__TASK DETAILS__:
Reproduce the following entries verbatim, each one complete.

__Dataset items__:

== == ==

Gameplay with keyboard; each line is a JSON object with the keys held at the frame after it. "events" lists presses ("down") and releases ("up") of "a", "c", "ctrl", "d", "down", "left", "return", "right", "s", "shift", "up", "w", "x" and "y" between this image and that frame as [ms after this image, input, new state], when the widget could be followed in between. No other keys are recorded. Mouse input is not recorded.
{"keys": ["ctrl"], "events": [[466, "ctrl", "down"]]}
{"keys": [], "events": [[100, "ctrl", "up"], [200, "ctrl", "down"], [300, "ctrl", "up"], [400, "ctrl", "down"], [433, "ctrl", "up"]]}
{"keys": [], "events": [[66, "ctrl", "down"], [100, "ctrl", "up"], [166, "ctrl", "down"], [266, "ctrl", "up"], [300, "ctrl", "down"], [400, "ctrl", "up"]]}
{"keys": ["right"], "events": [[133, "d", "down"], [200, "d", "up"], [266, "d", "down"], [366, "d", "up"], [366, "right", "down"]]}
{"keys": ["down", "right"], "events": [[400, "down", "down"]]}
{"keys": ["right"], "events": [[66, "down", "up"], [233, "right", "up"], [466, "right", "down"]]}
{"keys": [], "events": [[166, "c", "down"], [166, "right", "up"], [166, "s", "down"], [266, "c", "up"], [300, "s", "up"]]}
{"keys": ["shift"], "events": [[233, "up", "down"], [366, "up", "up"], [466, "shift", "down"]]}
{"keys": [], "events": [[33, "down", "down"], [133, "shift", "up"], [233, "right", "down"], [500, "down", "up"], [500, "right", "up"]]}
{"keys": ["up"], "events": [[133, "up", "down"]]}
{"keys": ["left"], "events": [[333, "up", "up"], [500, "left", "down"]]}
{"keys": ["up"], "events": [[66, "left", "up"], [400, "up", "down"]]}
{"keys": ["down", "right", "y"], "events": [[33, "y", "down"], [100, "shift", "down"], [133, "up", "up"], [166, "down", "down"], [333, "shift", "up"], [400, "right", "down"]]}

== == ==

__FINISHED TASK__:
Gameplay with keyboard; each line is a JSON object with the keys held at the frame after it. "events" lists presses ("down") and releases ("up") of "a", "c", "ctrl", "d", "down", "left", "return", "right", "s", "shift", "up", "w", "x" and "y" between this image and that frame as [ms after this image, input, new state], when the widget could be followed in between. No other keys are recorded. Mouse input is not recorded.
{"keys": ["ctrl"], "events": [[466, "ctrl", "down"]]}
{"keys": [], "events": [[100, "ctrl", "up"], [200, "ctrl", "down"], [300, "ctrl", "up"], [400, "ctrl", "down"], [433, "ctrl", "up"]]}
{"keys": [], "events": [[66, "ctrl", "down"], [100, "ctrl", "up"], [166, "ctrl", "down"], [266, "ctrl", "up"], [300, "ctrl", "down"], [400, "ctrl", "up"]]}
{"keys": ["right"], "events": [[133, "d", "down"], [200, "d", "up"], [266, "d", "down"], [366, "d", "up"], [366, "right", "down"]]}
{"keys": ["down", "right"], "events": [[400, "down", "down"]]}
{"keys": ["right"], "events": [[66, "down", "up"], [233, "right", "up"], [466, "right", "down"]]}
{"keys": [], "events": [[166, "c", "down"], [166, "right", "up"], [166, "s", "down"], [266, "c", "up"], [300, "s", "up"]]}
{"keys": ["shift"], "events": [[233, "up", "down"], [366, "up", "up"], [466, "shift", "down"]]}
{"keys": [], "events": [[33, "down", "down"], [133, "shift", "up"], [233, "right", "down"], [500, "down", "up"], [500, "right", "up"]]}
{"keys": ["up"], "events": [[133, "up", "down"]]}
{"keys": ["left"], "events": [[333, "up", "up"], [500, "left", "down"]]}
{"keys": ["up"], "events": [[66, "left", "up"], [400, "up", "down"]]}
{"keys": ["down", "right", "y"], "events": [[33, "y", "down"], [100, "shift", "down"], [133, "up", "up"], [166, "down", "down"], [333, "shift", "up"], [400, "right", "down"]]}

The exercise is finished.